‘Specialist IV nurses mean Junior Doctors get to do more IVs’
October 31, 2006 5 Comments
I did a locum shift at the hospital I used to work at last night; since I’ve left they’ve acquired a team of specialist ‘IV Nurses’. If a patient is on an IV medication or a drip then they need a cannula that goes in a vein – this needs to be changed every so often, or if it looks infected.
In the ‘old days’ it was the Doctors’ job to put the cannula in and to give drugs through it (iv). Then protocols changed and nurses got to give drugs, then some of them learnt to do put cannulas in, but it was generally the Doctors’ job. You don’t ask a nurse to put one in, you do it yourself, but if it comes out some nurses will put it back in and some will call you.
To reduce infection they’ve got a specialist team of nurses who are going to put all the cannulas in, check they’re not infected and clearly document the whole process.
The thing is, getting IV access in a sick patient is a vital skill in medicine, and if you’ve got a collapsed patient a Doctor needs to be able to get IV access. Now. At first I was horrified – if the IV nurses were doing all the IVs then how would the junior Doctors learn to do them?
And if IV nurses can’t get them in then who are they going to call? A Junior Doctor of course: who hasn’t got enough practice in doing IVs.
But since the IV nursing team was introduced the Junior Doctors are doing more cannulas.
Seriously. At first I wasn’t sure how this worked: but it was happening.
I have a theory. The key is that finding a vein takes two things, persistence and practice. If you are going to try the ‘easy looking’ one, miss, then call someone else, you never get the practice in cannulating difficult ones. If you feel bad about hurting people and know there’s someone more experienced around the corner, you tend to try the easy looking one then give up. I know – I was useless as a medical student at cannulas.

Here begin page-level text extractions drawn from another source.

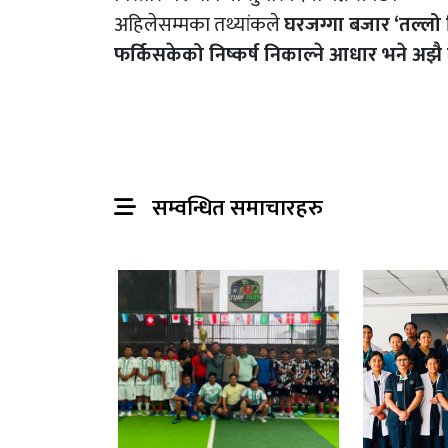
अहिलेसम्मका तथ्यांकले
घरजग्गा बजार ‘तल्लो 
फर्किसकेको निष्कर्ष निकाल्ने आधार भने अझै
सम्वन्धित समाचारहरु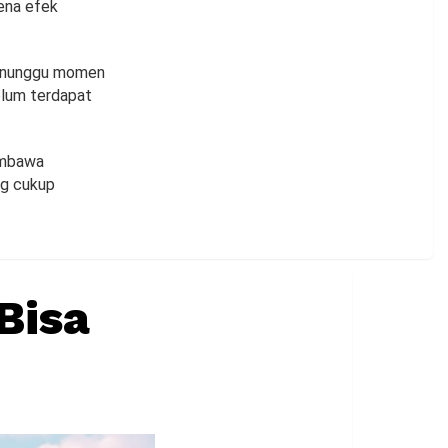
ena efek
menunggu momen
elum terdapat
membawa
ng cukup
Bisa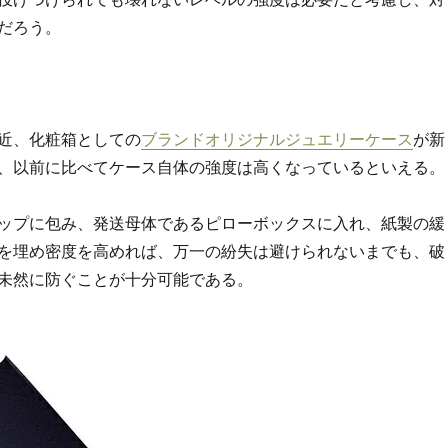
だろう。
近、化粧箱としての
ブランドオリジナルジュエリーケース
が新
、以前に比べてケース自体の強度は高くなっているといえる。
ップに包み、発送母体であるピローボックスに入れ、紙製の緩
を埋め密度を高めれば、万一の紛失は避けられないまでも、破
未然に防ぐことが十分可能である。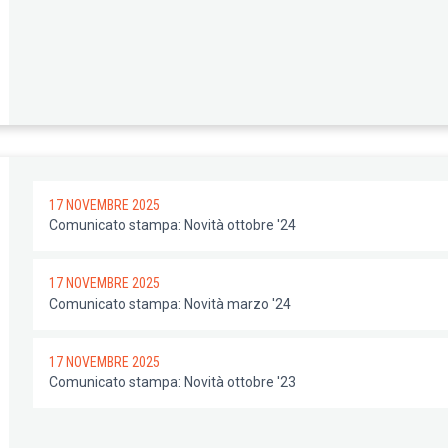
17 NOVEMBRE 2025
Comunicato stampa: Novità ottobre '24
17 NOVEMBRE 2025
Comunicato stampa: Novità marzo '24
17 NOVEMBRE 2025
Comunicato stampa: Novità ottobre '23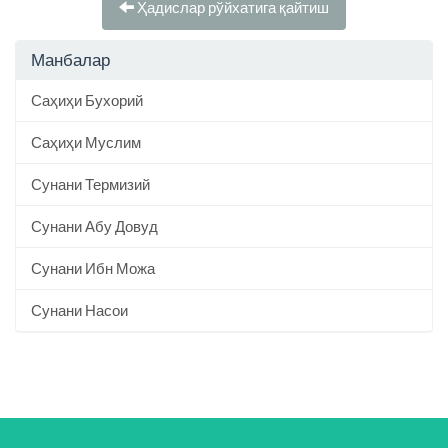
Ҳадислар рўйхатига қайтиш
Манбалар
Саҳиҳи Бухорий
Саҳиҳи Муслим
Сунани Термизий
Сунани Абу Довуд
Сунани Ибн Можа
Сунани Насои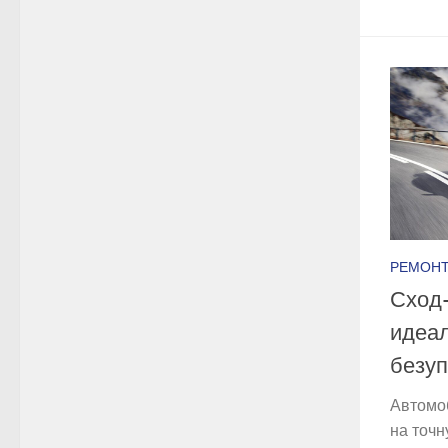
РЕМОН
Сход-
идеал
безуп
Автомоб
на точн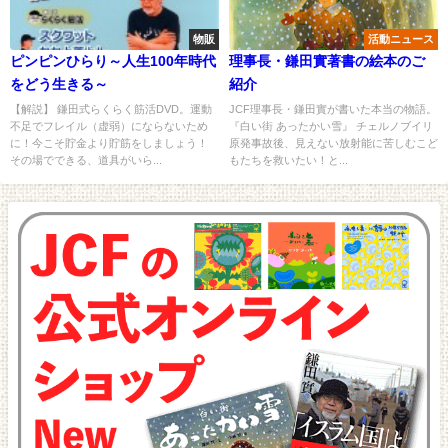
物販
活動ニュース
ピンピンひらり～人生100年時代
理事長・鎌田實著書の絵本のご
をどう生きる～
紹介
【解説】 鎌田式らくらく筋活DVD。運動
JCF理事長・鎌田實が書いた本当の物語。
不足でフレイル（虚弱）にならないため
『白い街 あったかい雪』 チェルノブイリ
に！今こそ貯金より貯筋をしましょう！
原発事故後、見えない放射能に苦しむこど
その場でできる、道具がいら...
もたちを救いたい！と...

The ward nurses must have been doing the majority of IV cannulas in the past, they knew the junior doctors and worked with them, they knew how busy they were and tried to get it in themselves. The IV nurses are a different team, don’t know the doctors personally and have lots of cannulas to do. So they seem to be doing the easy ones and passing the difficult ones onto the Junior Doctors: who are still getting practice in cannulating difficult patients.
So this hugely expensive excercise doesn’t seem to be costing the Junior Doctors their training as predicted, whether or not it reduces Hospital acquired infection remains to be seen.